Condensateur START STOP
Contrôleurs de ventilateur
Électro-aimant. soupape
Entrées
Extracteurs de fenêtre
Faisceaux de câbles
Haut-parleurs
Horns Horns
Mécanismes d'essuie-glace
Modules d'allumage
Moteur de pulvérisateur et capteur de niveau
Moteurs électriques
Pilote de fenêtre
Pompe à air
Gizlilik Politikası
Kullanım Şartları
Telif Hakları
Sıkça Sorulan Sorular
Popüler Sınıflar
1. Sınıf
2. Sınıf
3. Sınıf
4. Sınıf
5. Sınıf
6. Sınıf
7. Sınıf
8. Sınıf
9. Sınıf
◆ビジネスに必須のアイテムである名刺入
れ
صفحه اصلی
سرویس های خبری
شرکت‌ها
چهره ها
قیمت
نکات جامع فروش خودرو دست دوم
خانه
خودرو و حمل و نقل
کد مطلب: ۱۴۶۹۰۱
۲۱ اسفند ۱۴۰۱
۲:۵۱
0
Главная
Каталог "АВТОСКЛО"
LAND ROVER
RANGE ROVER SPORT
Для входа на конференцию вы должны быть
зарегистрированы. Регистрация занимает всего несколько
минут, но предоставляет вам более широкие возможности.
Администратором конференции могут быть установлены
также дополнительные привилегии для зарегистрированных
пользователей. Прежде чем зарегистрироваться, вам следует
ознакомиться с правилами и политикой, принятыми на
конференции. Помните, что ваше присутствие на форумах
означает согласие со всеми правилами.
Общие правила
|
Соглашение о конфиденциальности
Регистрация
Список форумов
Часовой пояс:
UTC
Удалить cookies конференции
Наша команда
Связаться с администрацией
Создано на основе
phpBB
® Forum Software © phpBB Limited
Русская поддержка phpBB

++++

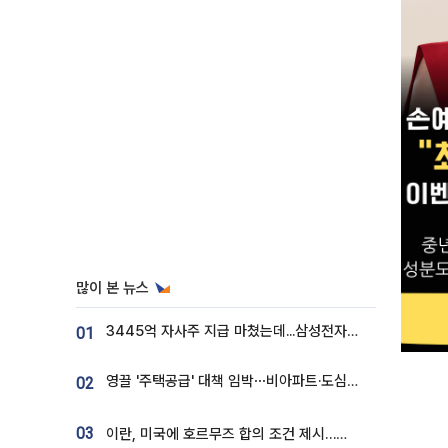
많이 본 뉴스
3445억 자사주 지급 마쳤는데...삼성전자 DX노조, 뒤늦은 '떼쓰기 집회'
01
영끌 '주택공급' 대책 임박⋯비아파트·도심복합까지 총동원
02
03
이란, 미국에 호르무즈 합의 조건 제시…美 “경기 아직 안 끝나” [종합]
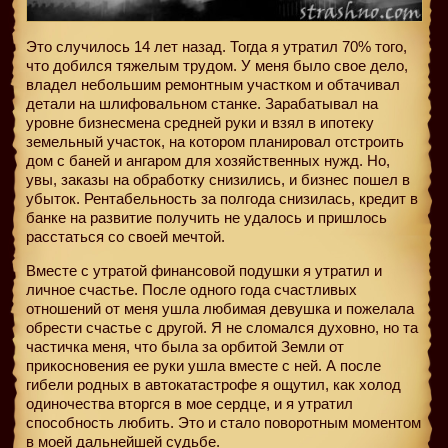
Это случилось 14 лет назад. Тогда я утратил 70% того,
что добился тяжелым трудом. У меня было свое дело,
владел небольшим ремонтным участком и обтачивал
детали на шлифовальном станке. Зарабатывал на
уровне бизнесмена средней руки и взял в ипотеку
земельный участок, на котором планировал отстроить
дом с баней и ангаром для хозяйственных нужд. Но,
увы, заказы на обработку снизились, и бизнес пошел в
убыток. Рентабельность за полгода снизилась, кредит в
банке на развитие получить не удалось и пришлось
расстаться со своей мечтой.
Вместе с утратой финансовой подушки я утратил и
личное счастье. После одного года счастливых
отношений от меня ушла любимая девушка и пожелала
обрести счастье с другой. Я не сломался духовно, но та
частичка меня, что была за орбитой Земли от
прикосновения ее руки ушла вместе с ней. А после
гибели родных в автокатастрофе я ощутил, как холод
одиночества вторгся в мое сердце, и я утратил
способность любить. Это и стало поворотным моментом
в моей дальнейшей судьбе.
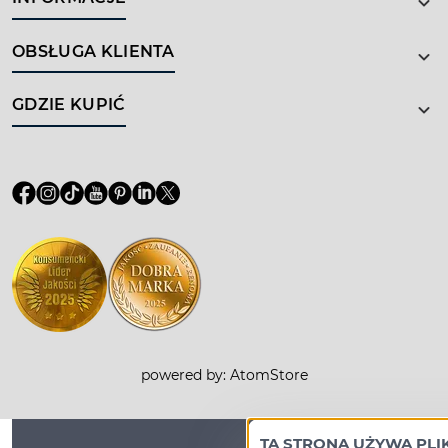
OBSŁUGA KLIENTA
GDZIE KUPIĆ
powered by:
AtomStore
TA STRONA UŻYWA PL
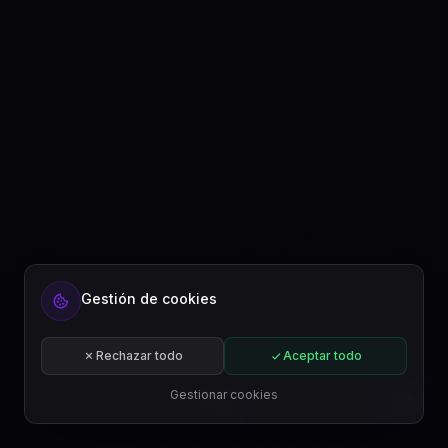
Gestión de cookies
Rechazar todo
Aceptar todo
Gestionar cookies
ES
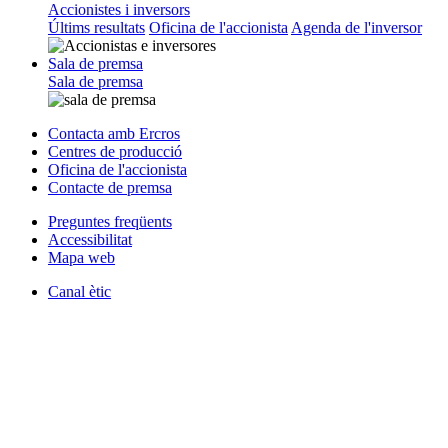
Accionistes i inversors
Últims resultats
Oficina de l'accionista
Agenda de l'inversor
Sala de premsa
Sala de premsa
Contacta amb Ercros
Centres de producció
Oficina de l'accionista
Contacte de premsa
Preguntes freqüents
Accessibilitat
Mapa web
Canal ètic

++++

Please count the lines in the records above that contain the word "быть", and reply with that number alone.

2